The prison’s severe lack of facilities was underscored by the fact that merely 11 shower stalls were available for 265 inmates in two of the wings.
IMB chair at HMP Wandsworth, Tim Aikens, heavily criticized the systematic failures in the prison infrastructure, stating, “Recent events at Wandsworth have demonstrated the shortcomings of the prison system that the IMB has been highlighting repeatedly for many years”.
He further asserted that the lack of substantial evidence of investment points to a bleak reality for prisoners’ potential for rehabilitation upon release.
Elisabeth Davies, the national IMB chair, noted that the issues prevalent at Wandsworth are manifestations of broader problems haunting Victorian-era prisons. She highlighted the overcrowding and understaffing issues faced by Pentonville in north London and suggested that the Wandsworth report could serve as a wake-up call for the wider prison estate.

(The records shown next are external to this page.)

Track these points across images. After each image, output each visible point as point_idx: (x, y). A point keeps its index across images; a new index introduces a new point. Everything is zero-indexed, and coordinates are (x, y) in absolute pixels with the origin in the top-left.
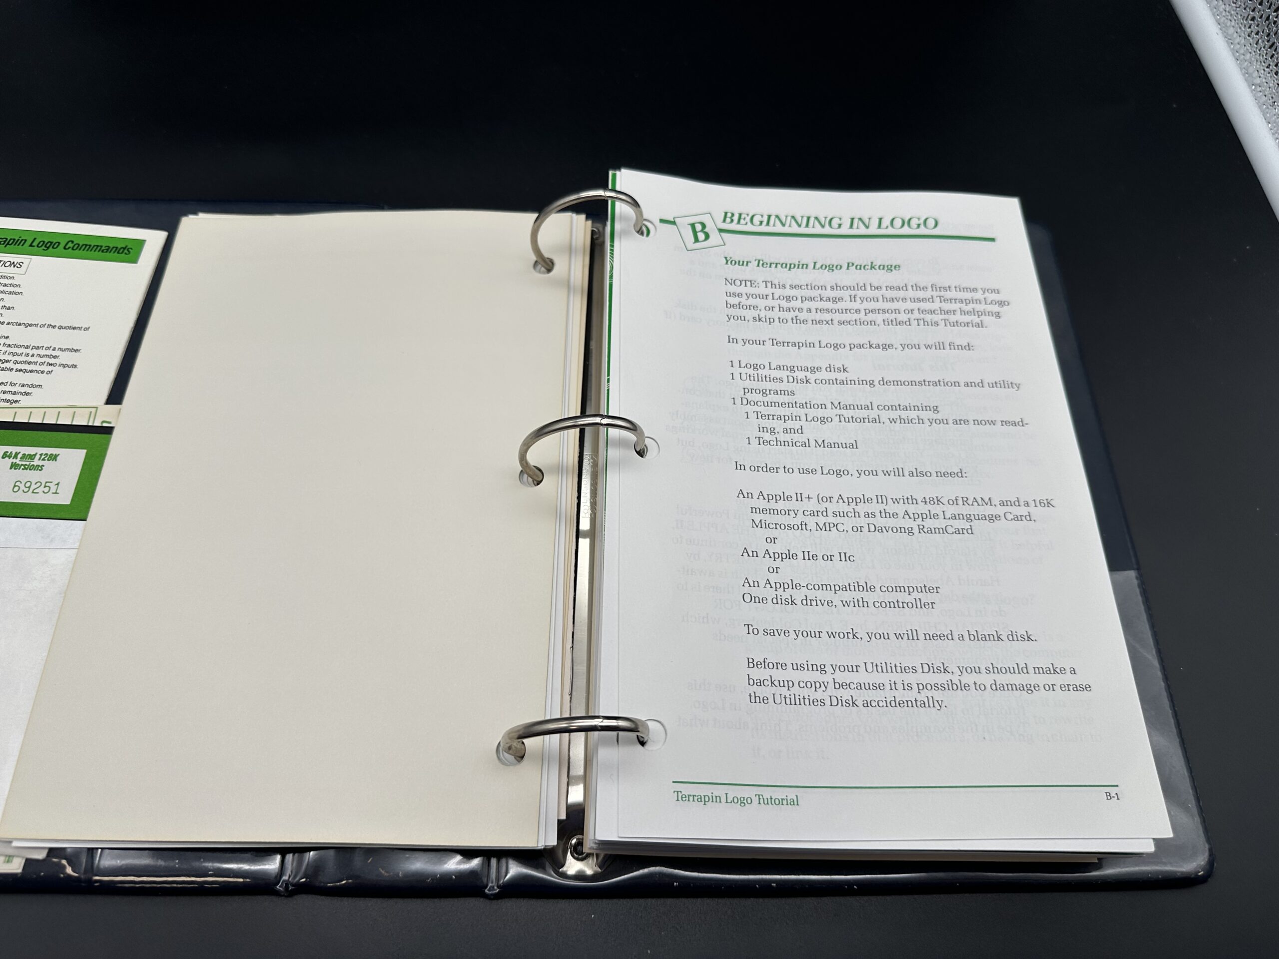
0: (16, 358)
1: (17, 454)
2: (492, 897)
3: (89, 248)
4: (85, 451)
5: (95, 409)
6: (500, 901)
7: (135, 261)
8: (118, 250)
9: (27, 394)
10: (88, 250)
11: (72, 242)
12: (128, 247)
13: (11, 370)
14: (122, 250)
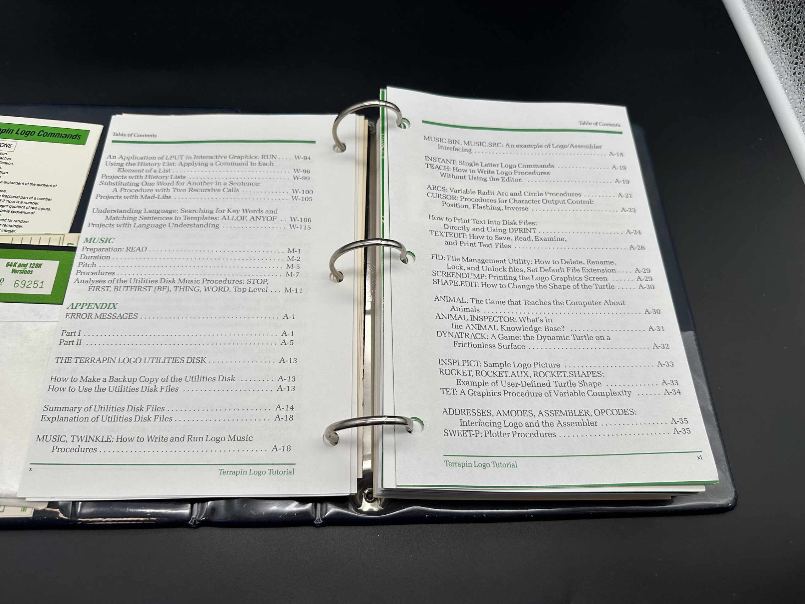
0: (11, 204)
1: (15, 264)
2: (319, 526)
3: (54, 135)
4: (59, 262)
5: (63, 236)
6: (323, 528)
7: (84, 144)
8: (72, 137)
9: (19, 226)
10: (53, 137)
11: (43, 131)
12: (78, 135)
13: (8, 211)
14: (75, 137)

Despite the multifaceted issues, HMP Wandsworth’s new healthcare centre, built with considerable investment, remains abandoned even a year post its scheduled inauguration.
Responding to the assessment, a spokesperson for HM Prison Service outlined measures taken, including a nearly 25% increase in frontline staffing over six years. The representative also pointed to an £8m investment in new CCTV, hardened gate security, and specialist personnel with dogs, along with essential repairs such as window replacements and roof mending.